Ela estava preocupada em dirigir, mas meu avô a levava para praticar, como quando ela tinha 16 anos. “Demorei um pouco para calcular a distância para parar nas placas e nos semáforos, mas acabei pegando o jeito. O único problema que tive foi com estacionamento paralelo, mas nunca fui bom nisso de qualquer maneira. Até hoje eu apenas evito.”

No início, mamãe tinha apenas um pedaço de gaze sobre o olho, com uma proteção de metal e um pedaço de esparadrapo. Uma de suas tias costurou para ela uma seleção de remendos de tecido e ela os usou por um mês antes de receber um olho artificial.

A vida com um olho artificial

Mamãe descreve o espaço onde seu olho costumava ser como “como a parte interna de sua bochecha”. Ela remove o olho protético para limpá-lo ocasionalmente e trata a área com lágrimas naturais quando fica seca (normalmente por poeira, ar condicionado ou calor seco). A cada poucos anos, geralmente quando a prótese começa a ficar desconfortável, ela visita um ocularista – alguém especializado em criar e adaptar olhos artificiais – para que o olho seja reajustado ou substituído. Com o passar dos anos, sua pálpebra inferior engrossou, então o oftalmologista afina a parte inferior da prótese para ajustá-la melhor. Ela também experimentou alguma queda de sua pálpebra superior, onde o osso recuou. É possível que a cirurgia plástica possa ajudar, mas mamãe reluta em fazer um procedimento quando não há garantias de que funcionará. “Atualmente, a aparência disso me incomoda”, diz mamãe. “Mas eu sei que não posso me preocupar com isso todos os dias.”

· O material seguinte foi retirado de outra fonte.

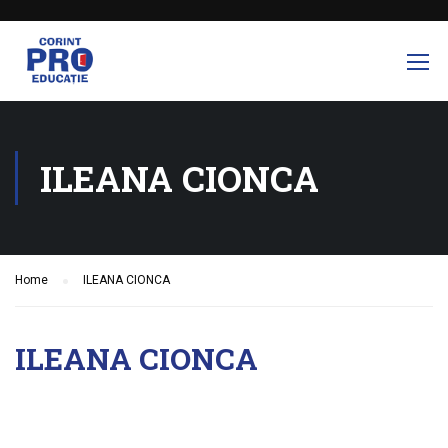
ILEANA CIONCA
Home
ILEANA CIONCA
ILEANA CIONCA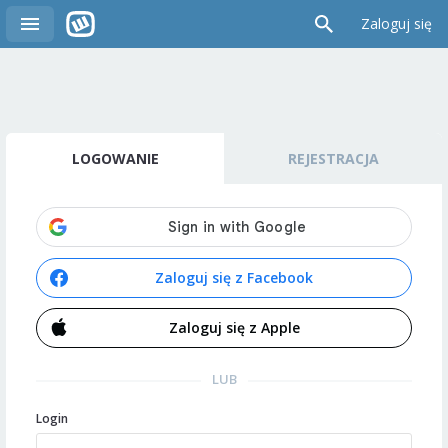
Zaloguj się
LOGOWANIE
REJESTRACJA
Zaloguj się z Facebook
Zaloguj się z Apple
LUB
Login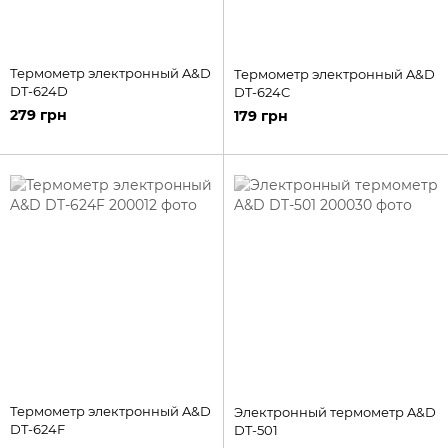
Термометр электронный A&D
Термометр электронный A&D
DT-624D
DT-624C
279 грн
179 грн
Термометр электронный A&D
Электронный термометр A&D
DT-624F
DT-501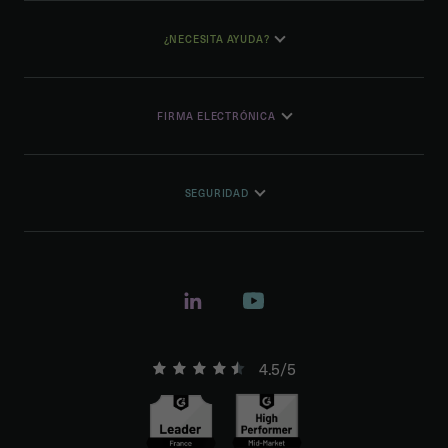
¿NECESITA AYUDA?
FIRMA ELECTRÓNICA
SEGURIDAD
4.5/5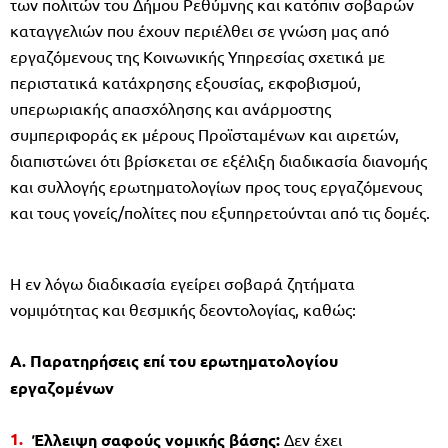
των πολιτών του Δήμου Ρεθύμνης και κατόπιν σοβαρών
καταγγελιών που έχουν περιέλθει σε γνώση μας από
εργαζόμενους της Κοινωνικής Υπηρεσίας σχετικά με
περιστατικά κατάχρησης εξουσίας, εκφοβισμού,
υπερωριακής απασχόλησης και ανάρμοστης
συμπεριφοράς εκ μέρους Προϊσταμένων και αιρετών,
διαπιστώνει ότι βρίσκεται σε εξέλιξη διαδικασία διανομής
και συλλογής ερωτηματολογίων προς τους εργαζόμενους
και τους γονείς/πολίτες που εξυπηρετούνται από τις δομές.
Η εν λόγω διαδικασία εγείρει σοβαρά ζητήματα
νομιμότητας και θεσμικής δεοντολογίας, καθώς:
Α. Παρατηρήσεις επί του ερωτηματολογίου
εργαζομένων
Έλλειψη σαφούς νομικής βάσης:
Δεν έχει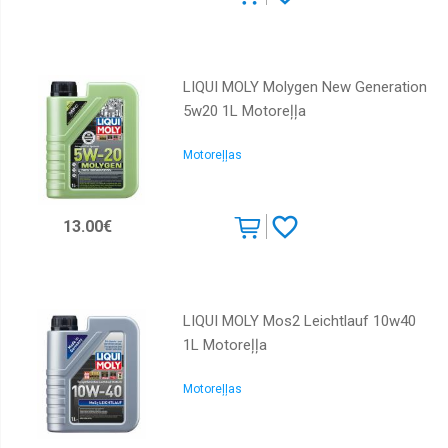
LIQUI MOLY Molygen New Generation
5w20 1L Motoreļļa
Motoreļļas
13.00€
LIQUI MOLY Mos2 Leichtlauf 10w40
1L Motoreļļa
Motoreļļas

Ao longo dos anos, mamãe encontrou maneiras de se adaptar. Ela sabe onde se sentar em uma cabine de restaurante ou em torno de uma mesa de conferência, para que possa ver todos. Ela aprendeu a contar aos novos colegas de trabalho sobre seu olho, para que eles soubessem que ela não os estava ignorando se eles a abordassem pela esquerda. “Tenho um hematoma constante no antebraço esquerdo por bater em maçanetas”, diz ela, “mas as coisas poderiam ser muito piores”.

Em 17 de março de 1978, quase exatamente dois anos depois de sua cirurgia, ela conheceu meu pai. Eles se casaram um ano depois, no Dia de São Patrício de 1979. Meu irmão, minha irmã e eu nascemos nos seis anos seguintes.

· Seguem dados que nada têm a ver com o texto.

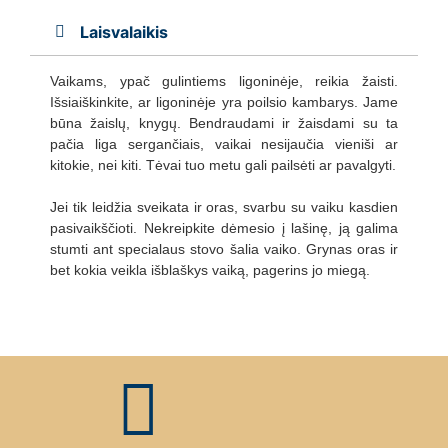
Laisvalaikis
Vaikams, ypač gulintiems ligoninėje, reikia žaisti.
Išsiaiškinkite, ar ligoninėje yra poilsio kambarys. Jame
būna žaislų, knygų. Bendraudami ir žaisdami su ta
pačia liga sergančiais, vaikai nesijaučia vieniši ar
kitokie, nei kiti. Tėvai tuo metu gali pailsėti ar pavalgyti.
Jei tik leidžia sveikata ir oras, svarbu su vaiku kasdien
pasivaikščioti. Nekreipkite dėmesio į lašinę, ją galima
stumti ant specialaus stovo šalia vaiko. Grynas oras ir
bet kokia veikla išblaškys vaiką, pagerins jo miegą.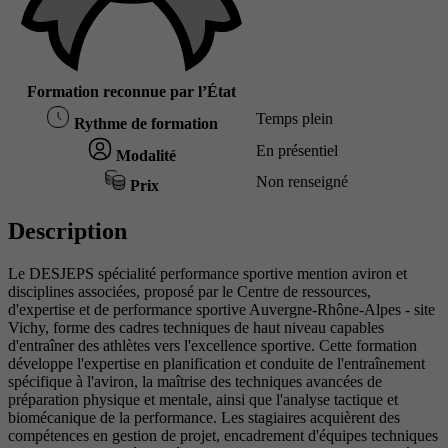
Formation reconnue par l’État
Temps plein
Rythme de formation
En présentiel
Modalité
Non renseigné
Prix
Description
Le DESJEPS spécialité performance sportive mention aviron et
disciplines associées, proposé par le Centre de ressources,
d'expertise et de performance sportive Auvergne-Rhône-Alpes - site
Vichy, forme des cadres techniques de haut niveau capables
d'entraîner des athlètes vers l'excellence sportive. Cette formation
développe l'expertise en planification et conduite de l'entraînement
spécifique à l'aviron, la maîtrise des techniques avancées de
préparation physique et mentale, ainsi que l'analyse tactique et
biomécanique de la performance. Les stagiaires acquièrent des
compétences en gestion de projet, encadrement d'équipes techniques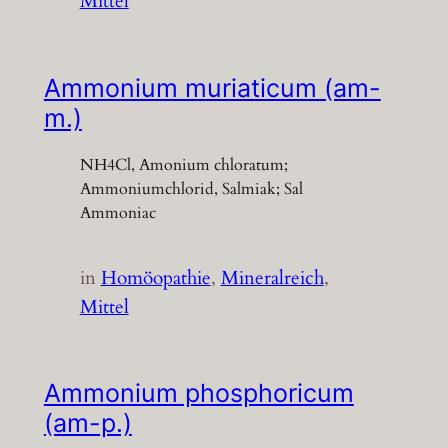
Mittel
Ammonium muriaticum (am-
m.)
NH4Cl, Amonium chloratum;
Ammoniumchlorid, Salmiak; Sal
Ammoniac
in
Homöopathie
, 
Mineralreich
, 
Mittel
Ammonium phosphoricum
(am-p.)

Jeanne e seu marido, Dick, no dia do casamento

“No começo, pensei que nunca teria a chance de me casar e ter filhos, que era tudo o que eu queria”, disse mamãe. “Mas quando soube que ainda poderia ter essa vida e continuar meu trabalho como enfermeira, me considerei sortuda.”

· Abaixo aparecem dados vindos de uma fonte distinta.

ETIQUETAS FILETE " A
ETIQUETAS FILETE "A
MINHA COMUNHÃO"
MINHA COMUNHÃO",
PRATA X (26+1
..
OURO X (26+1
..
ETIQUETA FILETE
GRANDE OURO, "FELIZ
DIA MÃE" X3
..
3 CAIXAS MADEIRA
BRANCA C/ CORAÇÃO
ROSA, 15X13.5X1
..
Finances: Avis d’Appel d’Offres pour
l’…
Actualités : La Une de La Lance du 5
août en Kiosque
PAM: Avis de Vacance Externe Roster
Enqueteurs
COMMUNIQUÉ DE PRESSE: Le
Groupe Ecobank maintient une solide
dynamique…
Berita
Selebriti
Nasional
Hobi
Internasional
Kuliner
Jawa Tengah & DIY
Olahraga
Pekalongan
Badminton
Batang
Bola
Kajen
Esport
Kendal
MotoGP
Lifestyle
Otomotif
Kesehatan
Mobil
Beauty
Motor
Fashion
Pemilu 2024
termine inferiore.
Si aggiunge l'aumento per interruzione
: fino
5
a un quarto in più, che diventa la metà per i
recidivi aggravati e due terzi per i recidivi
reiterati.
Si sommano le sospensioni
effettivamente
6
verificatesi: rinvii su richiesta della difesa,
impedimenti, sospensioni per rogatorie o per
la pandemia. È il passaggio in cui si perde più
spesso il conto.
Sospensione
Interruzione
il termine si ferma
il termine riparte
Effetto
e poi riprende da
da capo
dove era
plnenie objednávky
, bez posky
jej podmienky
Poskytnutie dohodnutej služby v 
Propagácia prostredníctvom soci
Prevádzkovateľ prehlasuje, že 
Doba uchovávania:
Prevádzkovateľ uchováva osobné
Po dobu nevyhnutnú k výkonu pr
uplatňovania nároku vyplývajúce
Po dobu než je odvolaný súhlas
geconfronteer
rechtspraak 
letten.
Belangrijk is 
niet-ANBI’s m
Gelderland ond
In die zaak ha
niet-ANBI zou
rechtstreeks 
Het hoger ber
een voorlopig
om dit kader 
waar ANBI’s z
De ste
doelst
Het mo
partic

Ao longo dos anos, ela teve aulas de sapateado, experimentou tirolesa e, atualmente, está ocupada correndo atrás dos filhos gêmeos de meu irmão, seus primeiros netos. “Por pior que tenha sido na época, perder meu olho para o melanoma não afetou muito minha vida a longo prazo”, diz mamãe. “Nunca deixei que isso me impedisse de fazer tudo o que queria fazer.”

Jeanne com seus netos

Talvez a experiência de mamãe nunca a tenha impedido de fazer tudo o que queria, mas compartilhar sua história me impediu de cometer alguns dos mesmos erros que ela. Por isso, e um milhão de outras coisas, sempre serei grato a ela.

Opa! Com Becky à sua esquerda, Jeanne vira a cabeça para olhar a noiva.